• EXCERPTED DATA

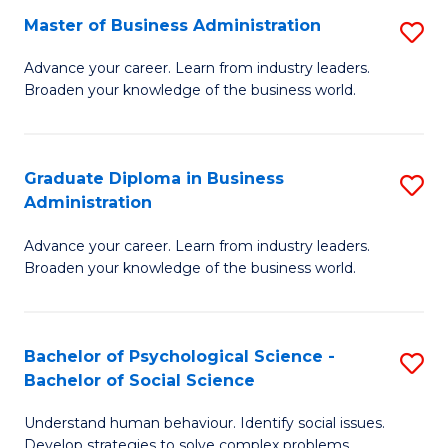
Master of Business Administration
S
A
M
to
Advance your career. Learn from industry leaders.
Broaden your knowledge of the business world.
of
C
B
Fa
A
Graduate Diploma in Business
S
Administration
to
G
C
Advance your career. Learn from industry leaders.
D
Broaden your knowledge of the business world.
Fa
in
B
Bachelor of Psychological Science -
S
A
Bachelor of Social Science
B
to
Understand human behaviour. Identify social issues.
of
C
Develop strategies to solve complex problems.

• EXERCISE
Please list every line above that contains the word "Administration".

• ANSWER SPACE
Master of Business Administration
Administration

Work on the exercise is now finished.